KVM Autotest Performance Regression Testing

KVM autotest performance regression Testing (unfinished)

Performance subtests

network

netperf (linux) (windows is requested)
ntttcp (windows)
iozone (linux & windows ) (iozone has its own result analysis module)

block

iometer (windows) (not push upstream)
ffsb (linux)
qemu_io (host): (not push upstream)

Environment setup

Tunning implement in Autotest

Change host services/configure files (eg. grub.conf, ifcfg-eth0, etc), need reboot

Use autotest server side test or change it by host kickstart
Change host services/configure files (eg. grub.conf, ifcfg-eth0, etc), need reboot

Execute change at the beginning of testing, or do this by a single subtest.
Change host services/configure files (eg. grub.conf, ifcfg-eth0, etc), reboot is unnecessary

Add commands or script to "pre_command", recover it by "post_command". Or execute change at the beginning of testing and recover change at the end of testing.
Change host services/configure files (eg. grub.conf, ifcfg-eth0, etc), reboot is unnecessary

Execute change at the beginning of testing.

General Tunning

add "elevator=dealine intel_iommu=off" in gurb configuration file on host.
make sure Hyper-Threading is off on host.
stop unrealted services on both host and guest side.
- [[stop_services.sh | http://amosk.info/pub/html/stop_services.sh ]]
- [[stop_service_off.sh | http://amosk.info/pub/html/stop_service_off.sh]] (need reboot)
bootup guest with runlevel 3 through modify file /etc/inittab.

Network Tunning

Run test on a private LAN.As there are multpile NICS.so set arp_filter=1 through add the following to /etc/sysctl.conf on host.

Stated exercise A:
Answer these about the KVM Autotest page, labeling each answer (i), (ii), (iii):
(i) Which listed subtest has its own result analysis module?
(ii) In what runlevel should the guest boot, and which file is modified for it?
(iii) To what value is arp_filter set on the host?

Raw data:

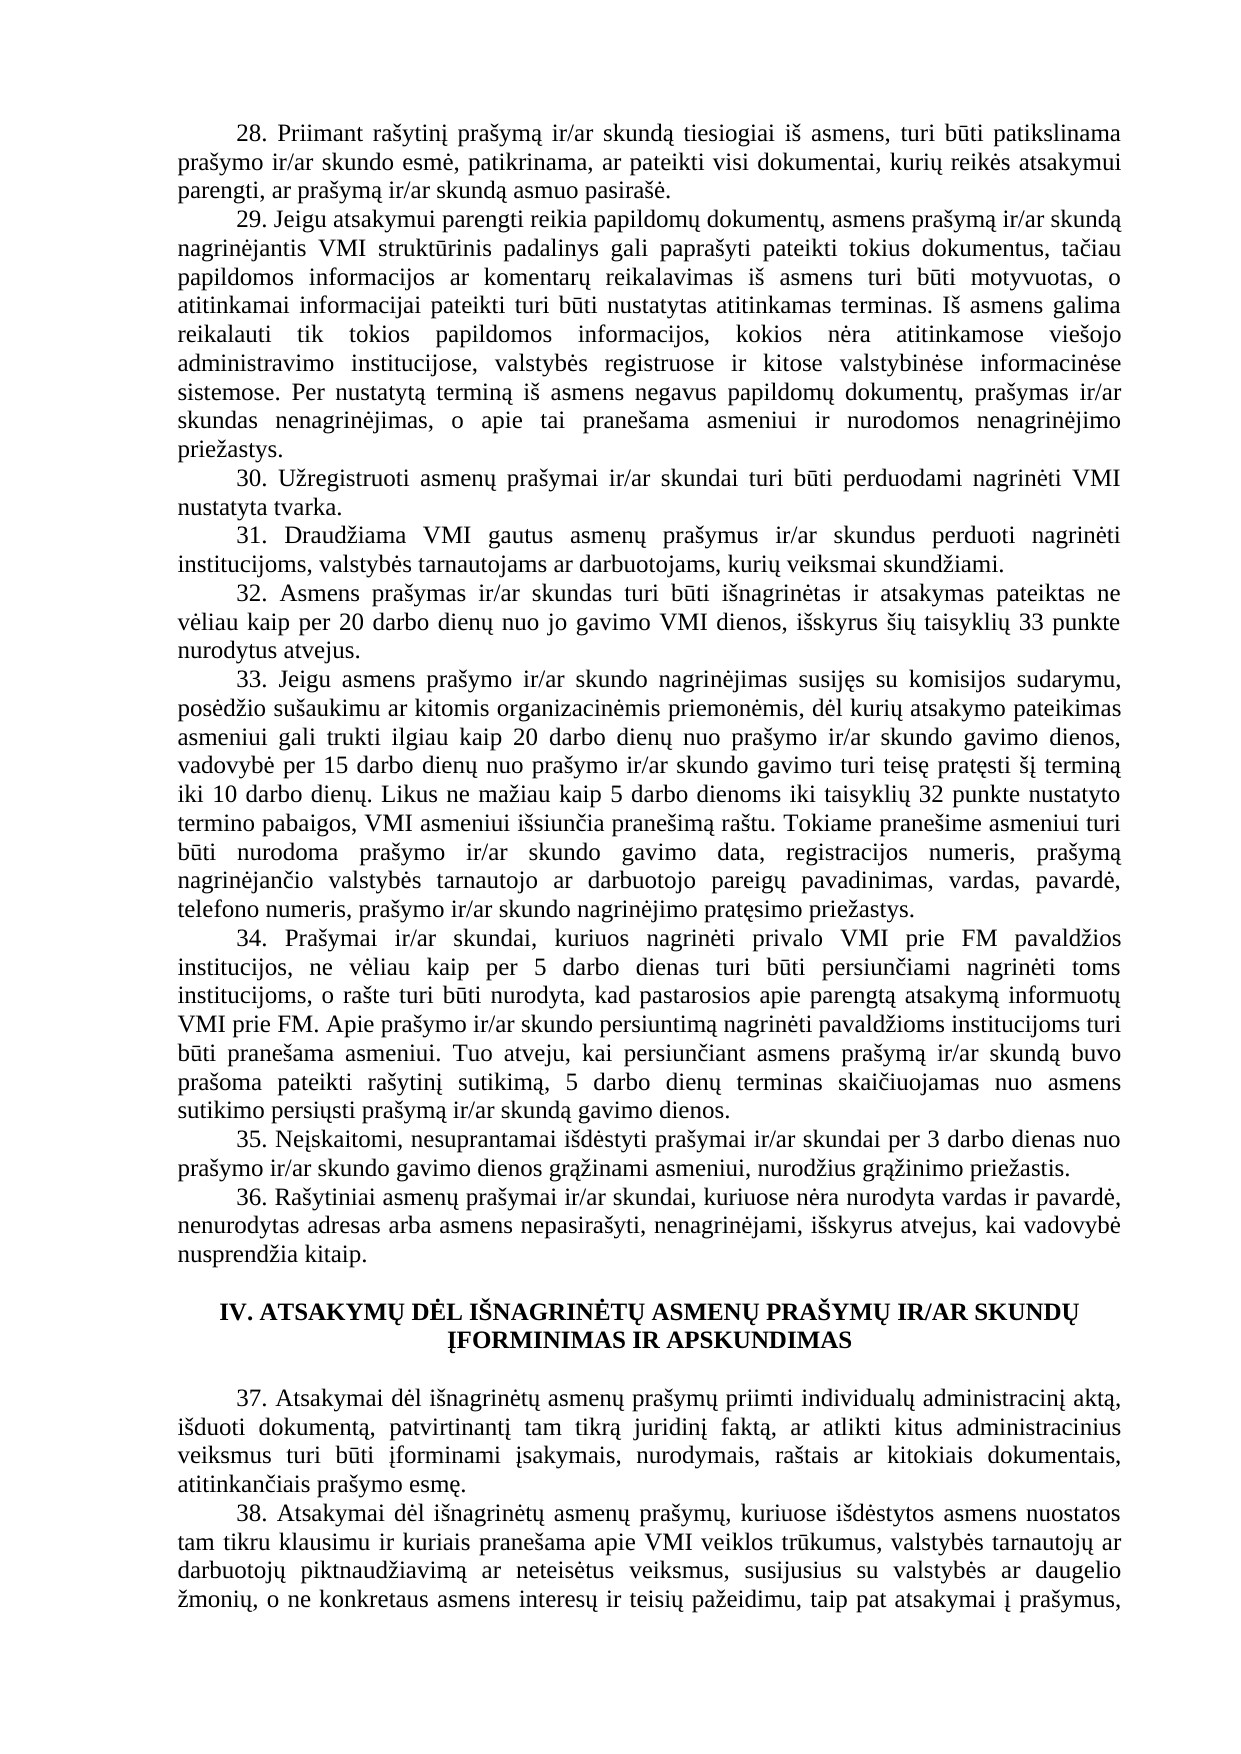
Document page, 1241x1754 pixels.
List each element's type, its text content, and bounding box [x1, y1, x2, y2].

text 31. Draudžiama VMI gautus asmenų prašymus ir/ar skundus perduoti nagrinėti institucijoms, valstybės tarnautojams ar darbuotojams, kurių veiksmai skundžiami. [177, 521, 1122, 578]
text 28. Priimant rašytinį prašymą ir/ar skundą tiesiogiai iš asmens, turi būti patikslinama prašymo ir/ar skundo esmė, patikrinama, ar pateikti visi dokumentai, kurių reikės atsakymui parengti, ar prašymą ir/ar skundą asmuo pasirašė. [177, 118, 1122, 204]
text 36. Rašytiniai asmenų prašymai ir/ar skundai, kuriuose nėra nurodyta vardas ir pavardė, nenurodytas adresas arba asmens nepasirašyti, nenagrinėjami, išskyrus atvejus, kai vadovybė nusprendžia kitaip. [177, 1182, 1122, 1268]
text 32. Asmens prašymas ir/ar skundas turi būti išnagrinėtas ir atsakymas pateiktas ne vėliau kaip per 20 darbo dienų nuo jo gavimo VMI dienos, išskyrus šių taisyklių 33 punkte nurodytus atvejus. [177, 578, 1122, 664]
text 30. Užregistruoti asmenų prašymai ir/ar skundai turi būti perduodami nagrinėti VMI nustatyta tvarka. [177, 463, 1122, 521]
text 38. Atsakymai dėl išnagrinėtų asmenų prašymų, kuriuose išdėstytos asmens nuostatos tam tikru klausimu ir kuriais pranešama apie VMI veiklos trūkumus, valstybės tarnautojų ar darbuotojų piktnaudžiavimą ar neteisėtus veiksmus, susijusius su valstybės ar daugelio žmonių, o ne konkretaus asmens interesų ir teisių pažeidimu, taip pat atsakymai į prašymus, [177, 1498, 1122, 1613]
text 29. Jeigu atsakymui parengti reikia papildomų dokumentų, asmens prašymą ir/ar skundą nagrinėjantis VMI struktūrinis padalinys gali paprašyti pateikti tokius dokumentus, tačiau papildomos informacijos ar komentarų reikalavimas iš asmens turi būti motyvuotas, o atitinkamai informacijai pateikti turi būti nustatytas atitinkamas terminas. Iš asmens galima reikalauti tik tokios papildomos informacijos, kokios nėra atitinkamose viešojo administravimo institucijose, valstybės registruose ir kitose valstybinėse informacinėse sistemose. Per nustatytą terminą iš asmens negavus papildomų dokumentų, prašymas ir/ar skundas nenagrinėjimas, o apie tai pranešama asmeniui ir nurodomos nenagrinėjimo priežastys. [177, 204, 1122, 463]
text 34. Prašymai ir/ar skundai, kuriuos nagrinėti privalo VMI prie FM pavaldžios institucijos, ne vėliau kaip per 5 darbo dienas turi būti persiunčiami nagrinėti toms institucijoms, o rašte turi būti nurodyta, kad pastarosios apie parengtą atsakymą informuotų VMI prie FM. Apie prašymo ir/ar skundo persiuntimą nagrinėti pavaldžioms institucijoms turi būti pranešama asmeniui. Tuo atveju, kai persiunčiant asmens prašymą ir/ar skundą buvo prašoma pateikti rašytinį sutikimą, 5 darbo dienų terminas skaičiuojamas nuo asmens sutikimo persiųsti prašymą ir/ar skundą gavimo dienos. [177, 923, 1122, 1124]
text 37. Atsakymai dėl išnagrinėtų asmenų prašymų priimti individualų administracinį aktą, išduoti dokumentą, patvirtinantį tam tikrą juridinį faktą, ar atlikti kitus administracinius veiksmus turi būti įforminami įsakymais, nurodymais, raštais ar kitokiais dokumentais, atitinkančiais prašymo esmę. [177, 1383, 1122, 1498]
text 35. Neįskaitomi, nesuprantamai išdėstyti prašymai ir/ar skundai per 3 darbo dienas nuo prašymo ir/ar skundo gavimo dienos grąžinami asmeniui, nurodžius grąžinimo priežastis. [177, 1124, 1122, 1182]
text 33. Jeigu asmens prašymo ir/ar skundo nagrinėjimas susijęs su komisijos sudarymu, posėdžio sušaukimu ar kitomis organizacinėmis priemonėmis, dėl kurių atsakymo pateikimas asmeniui gali trukti ilgiau kaip 20 darbo dienų nuo prašymo ir/ar skundo gavimo dienos, vadovybė per 15 darbo dienų nuo prašymo ir/ar skundo gavimo turi teisę pratęsti šį terminą iki 10 darbo dienų. Likus ne mažiau kaip 5 darbo dienoms iki taisyklių 32 punkte nustatyto termino pabaigos, VMI asmeniui išsiunčia pranešimą raštu. Tokiame pranešime asmeniui turi būti nurodoma prašymo ir/ar skundo gavimo data, registracijos numeris, prašymą nagrinėjančio valstybės tarnautojo ar darbuotojo pareigų pavadinimas, vardas, pavardė, telefono numeris, prašymo ir/ar skundo nagrinėjimo pratęsimo priežastys. [177, 664, 1122, 923]
text IV. ATSAKYMŲ DĖL IŠNAGRINĖTŲ ASMENŲ PRAŠYMŲ IR/AR SKUNDŲ ĮFORMINIMAS IR APSKUNDIMAS [177, 1297, 1122, 1354]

Stated exercise B:
In the entries, from the start through the line containing "List each element's", switch "bounding box" to "enclosing rectangle" and give those lines back with everything else unchanged. Leave out the pictures.

Complete response A:
(i) iozone
(ii) Runlevel 3, by modifying /etc/inittab
(iii) 1

Complete response B:
Document page, 1241x1754 pixels.
List each element's type, its text content, and enclosing rectangle [x1, y1, x2, y2].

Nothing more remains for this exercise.